START Material for this task
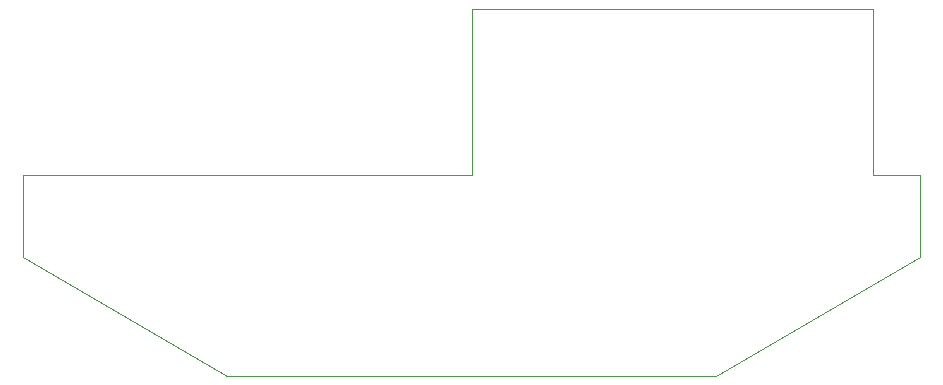
<source format=gbr>
%TF.GenerationSoftware,KiCad,Pcbnew,(6.0.5)*%
%TF.CreationDate,2022-06-19T20:20:05-05:00*%
%TF.ProjectId,GBOYAudioBreakout,47424f59-4175-4646-996f-427265616b6f,rev?*%
%TF.SameCoordinates,Original*%
%TF.FileFunction,Profile,NP*%
%FSLAX46Y46*%
G04 Gerber Fmt 4.6, Leading zero omitted, Abs format (unit mm)*
G04 Created by KiCad (PCBNEW (6.0.5)) date 2022-06-19 20:20:05*
%MOMM*%
%LPD*%
G01*
G04 APERTURE LIST*
%TA.AperFunction,Profile*%
%ADD10C,0.050000*%
%TD*%
G04 APERTURE END LIST*
D10*
X155600000Y-192400000D02*
X155600000Y-199400000D01*
X79600000Y-199400000D02*
X96920000Y-209400000D01*
X117600000Y-192400000D02*
X83600000Y-192400000D01*
X151600000Y-178400000D02*
X117600000Y-178400000D01*
X83600000Y-192400000D02*
X79600000Y-192400000D01*
X151600000Y-192400000D02*
X155600000Y-192400000D01*
X117600000Y-178400000D02*
X117600000Y-192400000D01*
X96920000Y-209400000D02*
X138280000Y-209400000D01*
X155600000Y-199400000D02*
X138280000Y-209400000D01*
X151600000Y-178400000D02*
X151600000Y-192400000D01*
X79600000Y-192400000D02*
X79600000Y-199400000D01*
M02*

</source>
END Material for this task
#### Work item:
What lines above hold the word "KiCad"? Pull each one out.

#### Output for this task:
%TF.GenerationSoftware,KiCad,Pcbnew,(6.0.5)*%
G04 Created by KiCad (PCBNEW (6.0.5)) date 2022-06-19 20:20:05*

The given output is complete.